A new report carried out by Deloitte has found that Australian executives are less confident than their global counterparts about their organisations’ readiness to embrace the changes associated with the next industrial revolution, also known as Industry 4.0.
What’s more, Australian executives were found to be the least confident in the world about their organisations’ readiness for technological and societal change, with just 2% of them expressing confidence compared to 14% globally.
Ironically, Australian business leaders were the most confident of anyone globally in the ability of their current workforce to adapt to Industry 4.0.
This begs the question – Why are Australian executives seemingly not equipped to embrace the changes associated with Industry 4.0.?
Shermine Gotfredsen, General Manager, Universal Robots says the unpreparedness of Australian businesses seems to be a result of a lack of understanding of the benefits technology can bring, and a lack of vision about how it can be used.
“Only 4% of Australian executives said they considered technology to be a key competitive differentiator, compared with 20% globally,” she says.
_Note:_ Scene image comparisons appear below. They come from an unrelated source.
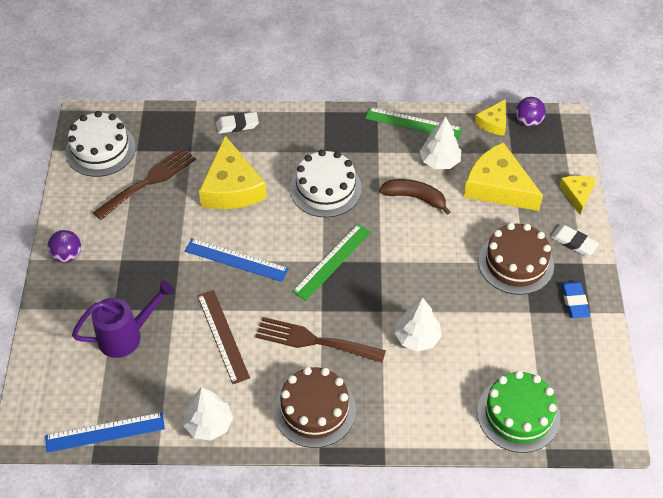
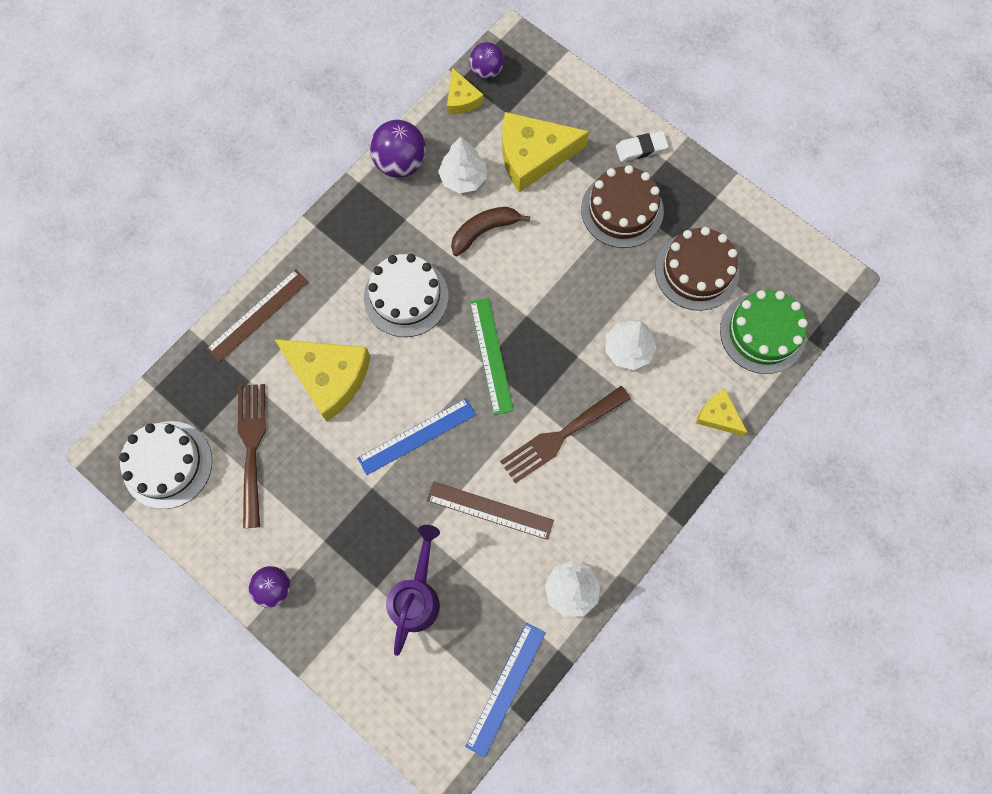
camera: 50 degrees left, 20 degrees up
white eraser [216,112,259,134] -> brown ruler [206,269,309,362]
brown cake [274,367,356,448] -> brown cake moved to [655,227,739,311]
green ruler [365,107,462,140] -> purple ball [370,120,426,178]
yellow cheese [559,176,596,215] -> yellow cheese moved to [696,389,748,436]
blue eraser [561,281,590,318] -> none

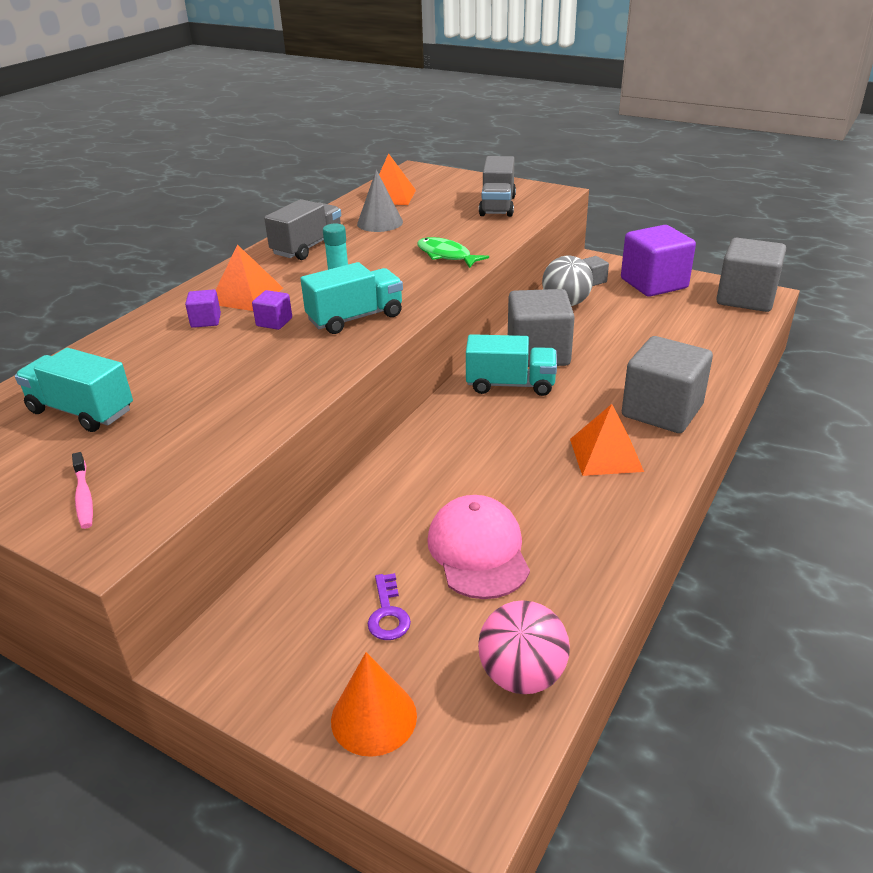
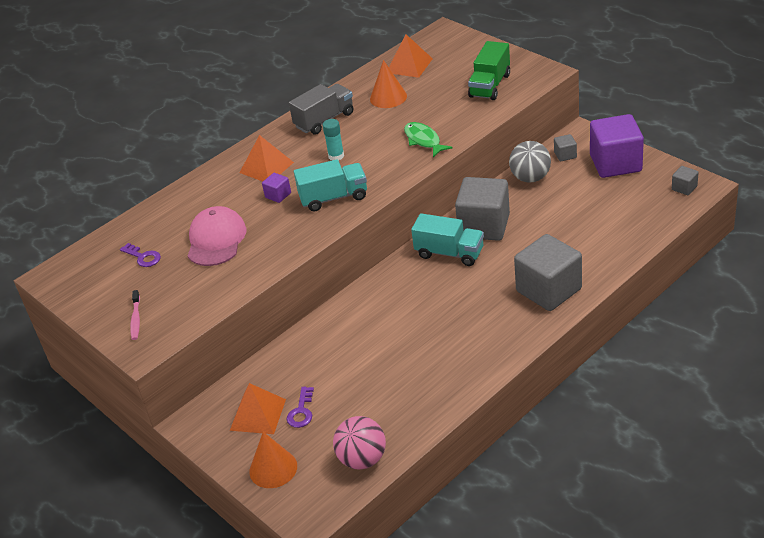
camera: 20 degrees right, 5 degrees up
turquoise truck [15,348,133,432] -> purple key [120,243,161,267]
purple cube [185,289,221,328] -> none
grey cone [357,170,403,232] -> orange cone [370,60,407,108]
pink cap [427,495,530,599] -> pink cap moved to [188,206,246,266]
grey truck [479,156,516,217] -> green truck [468,41,510,100]
orange pyramid [570,404,644,476] -> orange pyramid moved to [230,383,286,434]
grey cube [716,238,786,312] -> grey cube [672,166,699,195], size x0.43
“With the well-documented struggles of Australia’s manufacturing industry, this should set alarm bells ringing that we need corporate leaders who appreciate the productivity gains, health and safety improvements, and increased competitiveness that technology can deliver.”
“If we get it right, Australian manufacturing could experience the same renaissance that has seen ‘reshoring’ American businesses use automation to bring manufacturing jobs back home.”
Ms Gotfredsen says business leaders and governments need to be at the forefront of shaping Industry 4.0 for the clear disconnect amongst Australian execs to be addressed and reconciled.
“Too often, technology is seen as inaccessible, complex, or expensive, but the reality is that new technologies – such as collaborative robots, or ‘cobots’ – can deliver automation at a fraction of the price of traditional technologies like industrial robotics,” she says.
“There is a clear need for Australian businesses to invest in new technology to better prepare for change and to compete with developing economies that are investing heavily in technology.”
However, Australian executives seem to be gradually warming up to the idea of adopting automation and new technology to grow their businesses.
According to Telsyte’s 2017 ANZ Robotic Process Automation Study, business investment in robotic process automation – which is already sizeable in areas such as manufacturing, insurance, finance, banking and telecoms – is set to increase dramatically in Australia and New Zealand, from $216 million in 2017 to $870 million by 2020.
Furthermore, data from Universal Robots shows that Australia has seen triple-digit growth in the market for cobots.
“Promisingly, this is being seen in businesses of all sizes, from the likes of global multinationals such as Astra Zeneca, to smaller or family owned manufacturers, like Prysm Industries in Victoria,” Ms Gotfredsen points out.
“Business leaders, boards and owners need to come together to identify areas of weakness – such as the lack of awareness Deloitte’s research revealed – and work to find solutions. The risk, if we fail to do so, is that Australia will face further manufacturing and industrial decline.”